[Aim of the task] Type the listing below out again exactly. No images.

[Dataset entries]
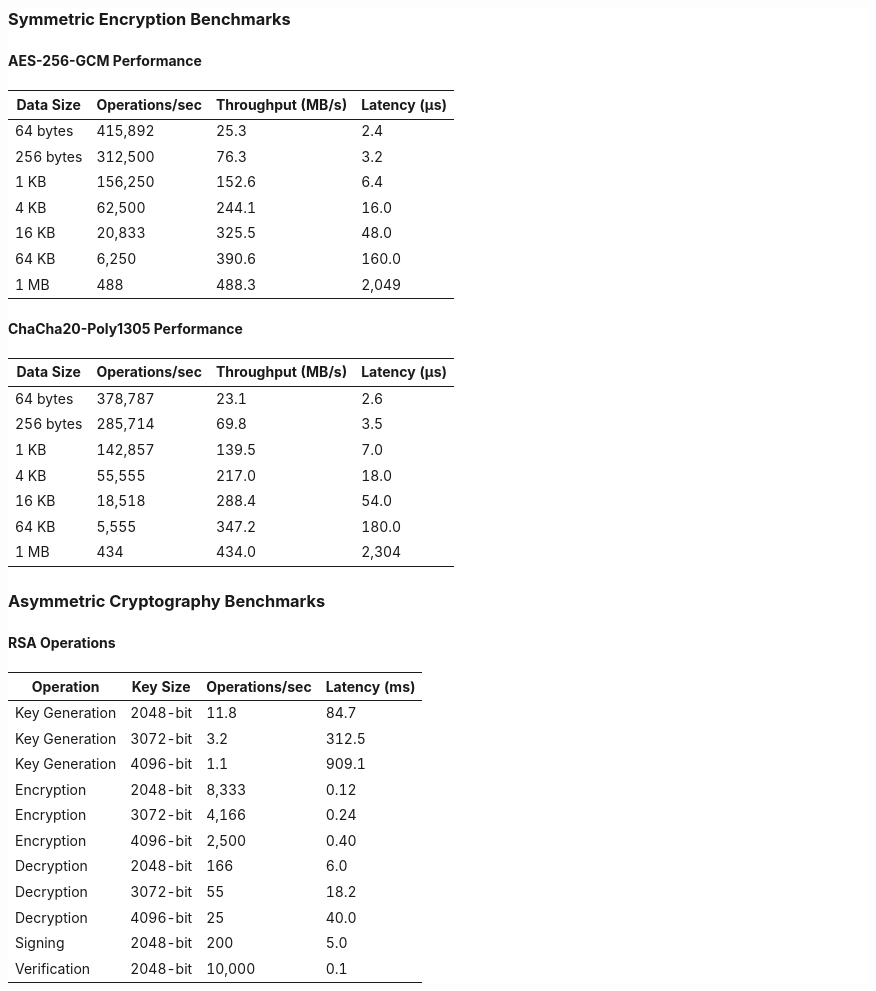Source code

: ### Symmetric Encryption Benchmarks

#### AES-256-GCM Performance

| Data Size | Operations/sec | Throughput (MB/s) | Latency (μs) |
|-----------|----------------|-------------------|--------------|
| 64 bytes  | 415,892       | 25.3             | 2.4          |
| 256 bytes | 312,500       | 76.3             | 3.2          |
| 1 KB      | 156,250       | 152.6            | 6.4          |
| 4 KB      | 62,500        | 244.1            | 16.0         |
| 16 KB     | 20,833        | 325.5            | 48.0         |
| 64 KB     | 6,250         | 390.6            | 160.0        |
| 1 MB      | 488           | 488.3            | 2,049        |

#### ChaCha20-Poly1305 Performance

| Data Size | Operations/sec | Throughput (MB/s) | Latency (μs) |
|-----------|----------------|-------------------|--------------|
| 64 bytes  | 378,787       | 23.1             | 2.6          |
| 256 bytes | 285,714       | 69.8             | 3.5          |
| 1 KB      | 142,857       | 139.5            | 7.0          |
| 4 KB      | 55,555        | 217.0            | 18.0         |
| 16 KB     | 18,518        | 288.4            | 54.0         |
| 64 KB     | 5,555         | 347.2            | 180.0        |
| 1 MB      | 434           | 434.0            | 2,304        |

### Asymmetric Cryptography Benchmarks

#### RSA Operations

| Operation | Key Size | Operations/sec | Latency (ms) |
|-----------|----------|----------------|--------------|
| Key Generation | 2048-bit | 11.8 | 84.7 |
| Key Generation | 3072-bit | 3.2  | 312.5 |
| Key Generation | 4096-bit | 1.1  | 909.1 |
| Encryption | 2048-bit | 8,333 | 0.12 |
| Encryption | 3072-bit | 4,166 | 0.24 |
| Encryption | 4096-bit | 2,500 | 0.40 |
| Decryption | 2048-bit | 166 | 6.0 |
| Decryption | 3072-bit | 55  | 18.2 |
| Decryption | 4096-bit | 25  | 40.0 |
| Signing | 2048-bit | 200 | 5.0 |
| Verification | 2048-bit | 10,000 | 0.1 |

[Your response]
Source code

: ### Symmetric Encryption Benchmarks

#### AES-256-GCM Performance

| Data Size | Operations/sec | Throughput (MB/s) | Latency (μs) |
|-----------|----------------|-------------------|--------------|
| 64 bytes  | 415,892       | 25.3             | 2.4          |
| 256 bytes | 312,500       | 76.3             | 3.2          |
| 1 KB      | 156,250       | 152.6            | 6.4          |
| 4 KB      | 62,500        | 244.1            | 16.0         |
| 16 KB     | 20,833        | 325.5            | 48.0         |
| 64 KB     | 6,250         | 390.6            | 160.0        |
| 1 MB      | 488           | 488.3            | 2,049        |

#### ChaCha20-Poly1305 Performance

| Data Size | Operations/sec | Throughput (MB/s) | Latency (μs) |
|-----------|----------------|-------------------|--------------|
| 64 bytes  | 378,787       | 23.1             | 2.6          |
| 256 bytes | 285,714       | 69.8             | 3.5          |
| 1 KB      | 142,857       | 139.5            | 7.0          |
| 4 KB      | 55,555        | 217.0            | 18.0         |
| 16 KB     | 18,518        | 288.4            | 54.0         |
| 64 KB     | 5,555         | 347.2            | 180.0        |
| 1 MB      | 434           | 434.0            | 2,304        |

### Asymmetric Cryptography Benchmarks

#### RSA Operations

| Operation | Key Size | Operations/sec | Latency (ms) |
|-----------|----------|----------------|--------------|
| Key Generation | 2048-bit | 11.8 | 84.7 |
| Key Generation | 3072-bit | 3.2  | 312.5 |
| Key Generation | 4096-bit | 1.1  | 909.1 |
| Encryption | 2048-bit | 8,333 | 0.12 |
| Encryption | 3072-bit | 4,166 | 0.24 |
| Encryption | 4096-bit | 2,500 | 0.40 |
| Decryption | 2048-bit | 166 | 6.0 |
| Decryption | 3072-bit | 55  | 18.2 |
| Decryption | 4096-bit | 25  | 40.0 |
| Signing | 2048-bit | 200 | 5.0 |
| Verification | 2048-bit | 10,000 | 0.1 |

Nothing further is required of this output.